Note that it is different from the previous queries in that it subsets the vcfR object for you instead of just returning an index.
This allows the rapid creation of vcfR object that should only contain SNPs.
## Subsetting
The package vcfR provides the ability to manipulte VCF data.
With this functionality comes the ability to create invalide VCF files.
When done with forethought this provides valuable options.
When not done with forethought this is likely to create problems.
Please familiarize yourself with the VCF specification if your goal is to output valid VCF files.
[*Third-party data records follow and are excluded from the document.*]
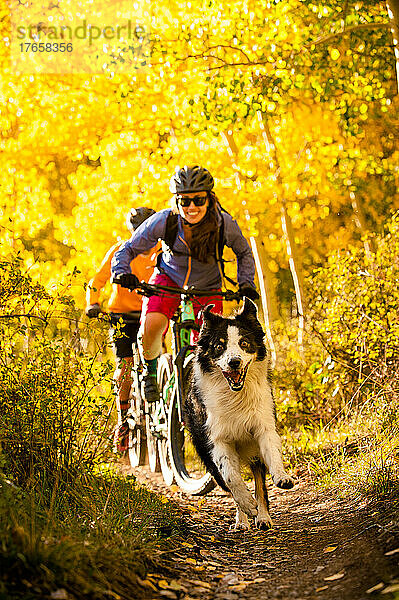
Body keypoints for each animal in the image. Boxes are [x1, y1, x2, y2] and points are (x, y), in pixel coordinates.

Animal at [184, 296, 294, 528]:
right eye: (219, 346)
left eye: (244, 343)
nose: (234, 362)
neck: (235, 396)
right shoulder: (217, 439)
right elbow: (231, 476)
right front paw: (246, 504)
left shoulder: (263, 426)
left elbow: (272, 457)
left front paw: (281, 477)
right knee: (228, 481)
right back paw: (242, 518)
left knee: (259, 483)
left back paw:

If your goal is to create different formats of your data then these tools may be helpful.
```{r}
vcf[,1:4]
vcf[1:4,]
vcf[is.biallelic(vcf),]
```
The square brackets (`[]`) have been implemented for vcfR objects in order to allow their manipulation appear similar to other R objects.
The vcfR object's 'fix' and 'gt' slots consist of matrices.
When columns are selected, by subsetting after the comma, only columns from the 'gt' slot are manipulated and the 'fix' slot is maintained.
Note that the first column of the 'gt' slot contains the format information for all of the subsequent columns.
This means you will typically want to include the first column.
When selecting rows, by indexing before the comma, both the 'fix' and 'gt' slots are subset.
Subsetting can be performed in typical R manners such as the numeric sequences provided above.
They can also be combined with the query functions presented above to facilitate more complex operations.